● **Page extract**

Matters of the heart

I am a long time member, however, this is way too sensitive to post under my normal user name.

I married early and have been married for a quarter century and I have a teen. I love my husband, but I am no longer in love with him. We have had some issues over the last year or so and I am no longer happy. The original cause of our problems were because I got too comfortable in our relationship and took DH for granted. When I realized this I worked very hard and very long to show DH that I was sorry and really wanted to work things out. We had our ups and downs during this time, but we never got things back to where they were. We have also had a couple of times where DH said some really hurtful things, plus he did a few things that caused trust issues. We were moving forward and we are now to a point where DH is good with where we are, but I am not. I used to think I wanted to spend the rest of my life with this man, but I now know I do not want to with the way things are. I have tried talking to DH about not being happy and the reasons why, but it is almost like he isn't listening. I asked him the other day if he were happy and he said he was. He asked me if I were happy and I told him I was not, but we never talked any further. I see him more and more turning into his dad and I know for sure that is not what I want for my life. A while ago I suggested counselling, but he shot that down and said we didn't need it. So I am at an impasse, I have a teenager to take into consideration and financially I know I can not do it on my own without support so I feel like I am stuck. So what to do???????? I really do not know.

forgiveness is a good way to get to the point of feeling better about YOURSELF. Forgive yourself for when you took him for granted and move forward with counseling for yourself....lots of good advice here...your post seems an emotional one but no one to end a marriage over:hug: The counseling may help you forgive him for whatever wrongs are there but maybe help you see your marriage in a different way.


If he is abusing you physically or emotionally then my advice would be different
 
I have tried talking to DH about not being happy and the reasons why

I've thought more about this over the day. "Happy" isn't something that people can control. Happy isn't something to strive for. You need to focus on "Contentment". The world is a big, bad, ugly place, and someone or something along the line is going to cause you to be unhappy. What you can control is your contentment.

Being content means being at peace with your life and circumstances. It is the ability to accept the things you can't change, and having the strength to change the things you can.

I don't mean that you shouldn't try to fix problems. You just need to recognize that life isn't always going to be a bowl of cherries. As for some suggestions, you didn't provide details, so it's hard to give advice. Why aren't you happy? Why aren't you content? Is leaving your husband going to fix it? Are you bored? Try to be active in changing up the relationship. Have a date night. Spice up the bedroom a little. Do you feel that you are doing too much of the housework? Ask for help. Or to switch a few chores around (he mops instead of you, you take out trash instead of him). Not feeling attracted to him? Has he gained weight. Say so. Don't be shy. Conversely, maybe you feel he's not attracted to you anymore. Do something to fix that.

[Dataset entries]
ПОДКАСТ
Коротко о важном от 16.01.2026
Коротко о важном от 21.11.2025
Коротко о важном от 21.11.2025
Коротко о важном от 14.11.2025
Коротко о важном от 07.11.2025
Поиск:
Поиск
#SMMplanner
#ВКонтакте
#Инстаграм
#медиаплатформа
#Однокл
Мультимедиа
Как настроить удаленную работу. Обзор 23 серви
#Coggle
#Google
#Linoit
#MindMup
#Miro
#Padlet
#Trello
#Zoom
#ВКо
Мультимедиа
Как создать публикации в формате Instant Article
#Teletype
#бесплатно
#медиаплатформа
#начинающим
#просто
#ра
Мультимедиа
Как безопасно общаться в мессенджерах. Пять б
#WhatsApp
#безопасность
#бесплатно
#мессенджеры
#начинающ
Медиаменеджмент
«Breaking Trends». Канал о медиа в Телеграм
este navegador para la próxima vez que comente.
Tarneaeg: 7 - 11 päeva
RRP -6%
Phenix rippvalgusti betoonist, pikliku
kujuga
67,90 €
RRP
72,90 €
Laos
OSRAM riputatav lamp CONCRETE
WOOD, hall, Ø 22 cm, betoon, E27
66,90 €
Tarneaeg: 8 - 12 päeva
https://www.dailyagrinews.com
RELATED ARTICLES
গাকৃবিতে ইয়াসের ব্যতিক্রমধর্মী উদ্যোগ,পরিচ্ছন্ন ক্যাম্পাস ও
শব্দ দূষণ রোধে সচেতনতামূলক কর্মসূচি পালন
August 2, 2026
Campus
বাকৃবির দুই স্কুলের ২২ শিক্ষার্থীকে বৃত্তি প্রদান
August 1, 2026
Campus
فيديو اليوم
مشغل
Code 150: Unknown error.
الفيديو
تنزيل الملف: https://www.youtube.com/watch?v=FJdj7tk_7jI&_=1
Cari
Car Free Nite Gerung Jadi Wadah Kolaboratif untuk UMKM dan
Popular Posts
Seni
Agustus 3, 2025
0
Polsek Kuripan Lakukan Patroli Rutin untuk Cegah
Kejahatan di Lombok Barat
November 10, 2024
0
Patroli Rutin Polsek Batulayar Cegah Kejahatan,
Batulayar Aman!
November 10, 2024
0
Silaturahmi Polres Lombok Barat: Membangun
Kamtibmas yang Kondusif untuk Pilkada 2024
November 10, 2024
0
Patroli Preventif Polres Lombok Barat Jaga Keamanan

● **Task instructions**
1. Decide whether each statement agrees with the marriage thread, answering yes or no and quoting the words from the thread that settle it: (a) The poster has been married for a quarter century. (b) The poster's husband agreed to try counseling. (c) One reply says happiness is something to strive for.
2. According to the marriage thread, what does being content mean?
The dataset entries are material separate from the marriage thread.

● **Set of answers**
1.
(a) Yes: "have been married for a quarter century"
(b) No: "he shot that down and said we didn't need it"
(c) No: "Happy isn't something to strive for."

2. Being content means being at peace with your life and circumstances.